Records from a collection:

###

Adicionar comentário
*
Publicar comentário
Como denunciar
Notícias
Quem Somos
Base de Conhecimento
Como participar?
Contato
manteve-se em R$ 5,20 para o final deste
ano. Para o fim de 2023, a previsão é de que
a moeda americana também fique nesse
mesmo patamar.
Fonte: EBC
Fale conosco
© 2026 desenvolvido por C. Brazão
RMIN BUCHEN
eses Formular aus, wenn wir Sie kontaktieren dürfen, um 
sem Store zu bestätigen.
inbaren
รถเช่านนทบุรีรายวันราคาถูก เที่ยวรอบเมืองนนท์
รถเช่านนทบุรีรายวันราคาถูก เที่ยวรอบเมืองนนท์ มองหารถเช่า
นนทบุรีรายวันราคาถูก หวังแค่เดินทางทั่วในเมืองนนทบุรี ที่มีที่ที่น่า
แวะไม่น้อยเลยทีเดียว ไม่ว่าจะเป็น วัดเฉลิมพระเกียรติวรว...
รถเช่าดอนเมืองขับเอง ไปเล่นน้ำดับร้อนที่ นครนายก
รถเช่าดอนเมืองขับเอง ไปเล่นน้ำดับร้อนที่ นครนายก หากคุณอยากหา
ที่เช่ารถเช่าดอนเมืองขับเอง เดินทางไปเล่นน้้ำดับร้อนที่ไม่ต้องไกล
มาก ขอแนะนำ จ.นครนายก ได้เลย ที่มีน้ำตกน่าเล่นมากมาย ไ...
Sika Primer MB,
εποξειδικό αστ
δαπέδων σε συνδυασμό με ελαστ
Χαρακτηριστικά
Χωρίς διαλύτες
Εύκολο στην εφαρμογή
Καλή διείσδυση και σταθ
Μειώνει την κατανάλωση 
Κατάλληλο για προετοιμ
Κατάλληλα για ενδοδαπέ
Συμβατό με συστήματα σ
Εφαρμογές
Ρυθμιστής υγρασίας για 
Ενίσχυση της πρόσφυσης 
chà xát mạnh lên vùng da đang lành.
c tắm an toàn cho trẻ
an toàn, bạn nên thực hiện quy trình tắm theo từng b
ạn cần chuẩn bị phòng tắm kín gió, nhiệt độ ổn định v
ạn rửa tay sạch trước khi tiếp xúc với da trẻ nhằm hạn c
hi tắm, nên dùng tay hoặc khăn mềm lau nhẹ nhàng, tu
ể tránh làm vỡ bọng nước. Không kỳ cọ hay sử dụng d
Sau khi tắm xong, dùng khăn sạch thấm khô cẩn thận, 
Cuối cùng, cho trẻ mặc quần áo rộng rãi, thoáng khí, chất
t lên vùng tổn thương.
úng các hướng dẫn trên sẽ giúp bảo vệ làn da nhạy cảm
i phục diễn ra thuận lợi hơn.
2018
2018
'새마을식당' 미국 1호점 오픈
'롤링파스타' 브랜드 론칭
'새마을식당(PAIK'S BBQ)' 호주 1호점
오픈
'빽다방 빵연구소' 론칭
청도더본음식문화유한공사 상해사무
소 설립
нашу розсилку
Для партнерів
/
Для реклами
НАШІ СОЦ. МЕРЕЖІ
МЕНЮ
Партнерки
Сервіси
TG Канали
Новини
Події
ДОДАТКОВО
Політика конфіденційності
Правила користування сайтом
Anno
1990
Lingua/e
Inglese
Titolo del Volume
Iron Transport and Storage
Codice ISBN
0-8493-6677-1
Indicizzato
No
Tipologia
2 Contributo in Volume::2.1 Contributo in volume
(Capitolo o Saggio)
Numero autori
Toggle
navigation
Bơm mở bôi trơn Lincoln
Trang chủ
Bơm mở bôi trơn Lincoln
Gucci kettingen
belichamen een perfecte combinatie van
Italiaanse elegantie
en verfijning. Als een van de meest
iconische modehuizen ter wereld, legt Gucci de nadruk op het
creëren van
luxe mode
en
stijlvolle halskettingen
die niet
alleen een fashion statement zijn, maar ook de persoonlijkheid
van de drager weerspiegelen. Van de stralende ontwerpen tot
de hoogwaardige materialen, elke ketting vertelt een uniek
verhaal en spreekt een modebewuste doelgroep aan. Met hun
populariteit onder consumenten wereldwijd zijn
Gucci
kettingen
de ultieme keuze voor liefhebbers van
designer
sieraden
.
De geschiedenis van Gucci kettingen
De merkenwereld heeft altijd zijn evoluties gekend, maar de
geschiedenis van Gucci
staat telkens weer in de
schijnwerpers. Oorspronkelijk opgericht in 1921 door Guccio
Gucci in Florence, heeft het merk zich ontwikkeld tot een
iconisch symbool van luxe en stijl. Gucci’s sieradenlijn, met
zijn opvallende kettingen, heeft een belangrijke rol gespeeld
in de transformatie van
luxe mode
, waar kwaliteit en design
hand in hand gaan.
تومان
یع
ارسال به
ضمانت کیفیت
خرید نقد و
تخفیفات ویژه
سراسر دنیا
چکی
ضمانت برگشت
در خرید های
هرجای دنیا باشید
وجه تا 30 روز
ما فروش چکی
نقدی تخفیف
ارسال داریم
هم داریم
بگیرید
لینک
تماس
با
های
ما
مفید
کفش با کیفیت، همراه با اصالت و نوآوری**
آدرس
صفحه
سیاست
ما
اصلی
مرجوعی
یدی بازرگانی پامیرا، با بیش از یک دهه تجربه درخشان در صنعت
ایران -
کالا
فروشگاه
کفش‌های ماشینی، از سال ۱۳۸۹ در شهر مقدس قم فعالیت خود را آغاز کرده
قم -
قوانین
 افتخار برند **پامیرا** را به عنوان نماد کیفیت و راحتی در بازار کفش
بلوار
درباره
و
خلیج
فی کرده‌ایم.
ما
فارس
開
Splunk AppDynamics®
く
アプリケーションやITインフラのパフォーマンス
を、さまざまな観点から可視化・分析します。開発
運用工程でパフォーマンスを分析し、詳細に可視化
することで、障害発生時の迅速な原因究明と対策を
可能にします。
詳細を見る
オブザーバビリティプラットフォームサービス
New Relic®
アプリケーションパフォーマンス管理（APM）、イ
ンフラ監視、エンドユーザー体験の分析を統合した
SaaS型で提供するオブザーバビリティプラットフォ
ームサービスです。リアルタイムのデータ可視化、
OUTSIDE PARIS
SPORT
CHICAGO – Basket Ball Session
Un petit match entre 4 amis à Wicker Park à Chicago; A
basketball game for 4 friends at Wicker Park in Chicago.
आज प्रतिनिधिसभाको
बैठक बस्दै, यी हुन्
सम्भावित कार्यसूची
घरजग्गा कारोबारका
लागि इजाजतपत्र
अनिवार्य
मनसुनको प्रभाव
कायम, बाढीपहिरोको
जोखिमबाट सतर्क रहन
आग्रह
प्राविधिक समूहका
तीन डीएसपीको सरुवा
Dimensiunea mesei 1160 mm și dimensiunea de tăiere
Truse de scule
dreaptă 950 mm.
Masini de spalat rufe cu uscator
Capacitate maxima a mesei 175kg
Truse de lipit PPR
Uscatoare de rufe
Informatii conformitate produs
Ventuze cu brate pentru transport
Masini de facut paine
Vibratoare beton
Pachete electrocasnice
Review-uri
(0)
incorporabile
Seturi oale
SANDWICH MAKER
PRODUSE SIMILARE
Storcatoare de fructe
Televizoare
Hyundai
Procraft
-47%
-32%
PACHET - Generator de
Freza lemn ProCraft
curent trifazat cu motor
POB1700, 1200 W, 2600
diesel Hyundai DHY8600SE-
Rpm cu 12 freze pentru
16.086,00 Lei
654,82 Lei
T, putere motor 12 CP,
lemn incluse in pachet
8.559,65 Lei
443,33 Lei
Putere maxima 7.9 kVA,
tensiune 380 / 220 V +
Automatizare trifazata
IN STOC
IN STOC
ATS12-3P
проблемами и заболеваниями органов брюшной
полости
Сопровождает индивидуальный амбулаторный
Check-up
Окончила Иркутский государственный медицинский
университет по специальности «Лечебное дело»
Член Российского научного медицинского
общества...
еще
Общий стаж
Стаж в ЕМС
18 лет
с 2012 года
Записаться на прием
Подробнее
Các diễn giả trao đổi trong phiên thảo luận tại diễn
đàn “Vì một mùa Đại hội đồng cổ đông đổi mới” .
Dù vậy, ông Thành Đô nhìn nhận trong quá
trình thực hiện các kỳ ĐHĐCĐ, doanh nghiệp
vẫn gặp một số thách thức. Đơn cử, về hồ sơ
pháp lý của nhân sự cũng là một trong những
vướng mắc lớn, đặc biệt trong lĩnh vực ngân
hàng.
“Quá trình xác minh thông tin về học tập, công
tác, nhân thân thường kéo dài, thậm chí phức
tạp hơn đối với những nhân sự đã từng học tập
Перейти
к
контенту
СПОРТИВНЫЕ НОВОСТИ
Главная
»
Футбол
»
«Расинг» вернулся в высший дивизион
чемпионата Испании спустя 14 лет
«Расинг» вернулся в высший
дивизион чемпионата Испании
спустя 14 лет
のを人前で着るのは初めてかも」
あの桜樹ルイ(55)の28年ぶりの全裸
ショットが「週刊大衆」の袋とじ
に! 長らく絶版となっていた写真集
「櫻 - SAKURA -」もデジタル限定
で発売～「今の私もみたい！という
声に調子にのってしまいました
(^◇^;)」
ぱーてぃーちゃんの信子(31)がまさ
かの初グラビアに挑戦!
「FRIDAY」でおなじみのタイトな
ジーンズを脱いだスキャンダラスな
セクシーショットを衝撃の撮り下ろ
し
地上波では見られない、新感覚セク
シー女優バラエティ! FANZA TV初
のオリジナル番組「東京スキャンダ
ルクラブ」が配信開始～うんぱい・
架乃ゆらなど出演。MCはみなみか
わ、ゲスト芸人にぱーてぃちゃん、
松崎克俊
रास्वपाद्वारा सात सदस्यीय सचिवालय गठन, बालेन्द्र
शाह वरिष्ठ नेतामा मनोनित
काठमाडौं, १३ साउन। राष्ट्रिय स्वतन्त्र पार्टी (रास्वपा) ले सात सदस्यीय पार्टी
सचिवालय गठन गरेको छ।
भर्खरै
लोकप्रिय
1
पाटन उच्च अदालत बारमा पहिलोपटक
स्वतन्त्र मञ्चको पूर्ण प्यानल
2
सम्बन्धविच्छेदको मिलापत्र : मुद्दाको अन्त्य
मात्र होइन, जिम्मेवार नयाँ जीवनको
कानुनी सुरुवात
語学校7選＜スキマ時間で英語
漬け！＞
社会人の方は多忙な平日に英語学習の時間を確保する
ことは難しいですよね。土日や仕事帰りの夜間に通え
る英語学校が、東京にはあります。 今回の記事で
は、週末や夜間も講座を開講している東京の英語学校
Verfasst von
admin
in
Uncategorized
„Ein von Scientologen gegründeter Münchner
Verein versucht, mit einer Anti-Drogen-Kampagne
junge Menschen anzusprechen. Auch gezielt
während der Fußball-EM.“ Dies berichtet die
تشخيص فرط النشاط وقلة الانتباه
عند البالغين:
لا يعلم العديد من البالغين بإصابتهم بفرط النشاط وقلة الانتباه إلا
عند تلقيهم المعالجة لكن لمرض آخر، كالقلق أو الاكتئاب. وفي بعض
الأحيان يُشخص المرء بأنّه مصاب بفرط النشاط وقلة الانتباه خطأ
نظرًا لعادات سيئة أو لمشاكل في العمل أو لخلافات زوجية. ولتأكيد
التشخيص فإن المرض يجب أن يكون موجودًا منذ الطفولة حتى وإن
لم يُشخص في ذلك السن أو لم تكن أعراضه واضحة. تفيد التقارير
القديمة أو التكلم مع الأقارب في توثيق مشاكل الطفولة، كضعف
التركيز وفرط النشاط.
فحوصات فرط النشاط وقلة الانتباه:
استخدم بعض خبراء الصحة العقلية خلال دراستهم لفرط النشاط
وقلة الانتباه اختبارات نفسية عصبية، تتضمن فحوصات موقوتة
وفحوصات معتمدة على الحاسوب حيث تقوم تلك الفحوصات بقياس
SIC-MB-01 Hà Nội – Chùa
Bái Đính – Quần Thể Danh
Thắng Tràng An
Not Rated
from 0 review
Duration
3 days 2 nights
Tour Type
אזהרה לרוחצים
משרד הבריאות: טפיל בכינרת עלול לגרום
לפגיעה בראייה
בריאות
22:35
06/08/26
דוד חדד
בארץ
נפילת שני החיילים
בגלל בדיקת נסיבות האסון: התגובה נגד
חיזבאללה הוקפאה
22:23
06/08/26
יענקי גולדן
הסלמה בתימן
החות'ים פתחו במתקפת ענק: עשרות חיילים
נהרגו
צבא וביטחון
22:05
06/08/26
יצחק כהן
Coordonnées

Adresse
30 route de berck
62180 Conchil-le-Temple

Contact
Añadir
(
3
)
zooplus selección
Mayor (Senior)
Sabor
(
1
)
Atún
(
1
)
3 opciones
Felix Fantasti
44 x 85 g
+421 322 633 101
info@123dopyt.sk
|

###

• _WHAT YOU NEED TO DO_: Starting at the first line of the records and ending with the line that contains "an toàn, bạn", set out those lines as a numbered list. Include both ends, and leave out blank lines.

• _ANSWER FOR THIS EXERCISE_:
1. Adicionar comentário
2. *
3. Publicar comentário
4. Como denunciar
5. Notícias
6. Quem Somos
7. Base de Conhecimento
8. Como participar?
9. Contato
10. manteve-se em R$ 5,20 para o final deste
11. ano. Para o fim de 2023, a previsão é de que
12. a moeda americana também fique nesse
13. mesmo patamar.
14. Fonte: EBC
15. Fale conosco
16. © 2026 desenvolvido por C. Brazão
17. RMIN BUCHEN
18. eses Formular aus, wenn wir Sie kontaktieren dürfen, um 
19. sem Store zu bestätigen.
20. inbaren
21. รถเช่านนทบุรีรายวันราคาถูก เที่ยวรอบเมืองนนท์
22. รถเช่านนทบุรีรายวันราคาถูก เที่ยวรอบเมืองนนท์ มองหารถเช่า
23. นนทบุรีรายวันราคาถูก หวังแค่เดินทางทั่วในเมืองนนทบุรี ที่มีที่ที่น่า
24. แวะไม่น้อยเลยทีเดียว ไม่ว่าจะเป็น วัดเฉลิมพระเกียรติวรว...
25. รถเช่าดอนเมืองขับเอง ไปเล่นน้ำดับร้อนที่ นครนายก
26. รถเช่าดอนเมืองขับเอง ไปเล่นน้ำดับร้อนที่ นครนายก หากคุณอยากหา
27. ที่เช่ารถเช่าดอนเมืองขับเอง เดินทางไปเล่นน้้ำดับร้อนที่ไม่ต้องไกล
28. มาก ขอแนะนำ จ.นครนายก ได้เลย ที่มีน้ำตกน่าเล่นมากมาย ไ...
29. Sika Primer MB,
30. εποξειδικό αστ
31. δαπέδων σε συνδυασμό με ελαστ
32. Χαρακτηριστικά
33. Χωρίς διαλύτες
34. Εύκολο στην εφαρμογή
35. Καλή διείσδυση και σταθ
36. Μειώνει την κατανάλωση 
37. Κατάλληλο για προετοιμ
38. Κατάλληλα για ενδοδαπέ
39. Συμβατό με συστήματα σ
40. Εφαρμογές
41. Ρυθμιστής υγρασίας για 
42. Ενίσχυση της πρόσφυσης 
43. chà xát mạnh lên vùng da đang lành.
44. c tắm an toàn cho trẻ
45. an toàn, bạn nên thực hiện quy trình tắm theo từng b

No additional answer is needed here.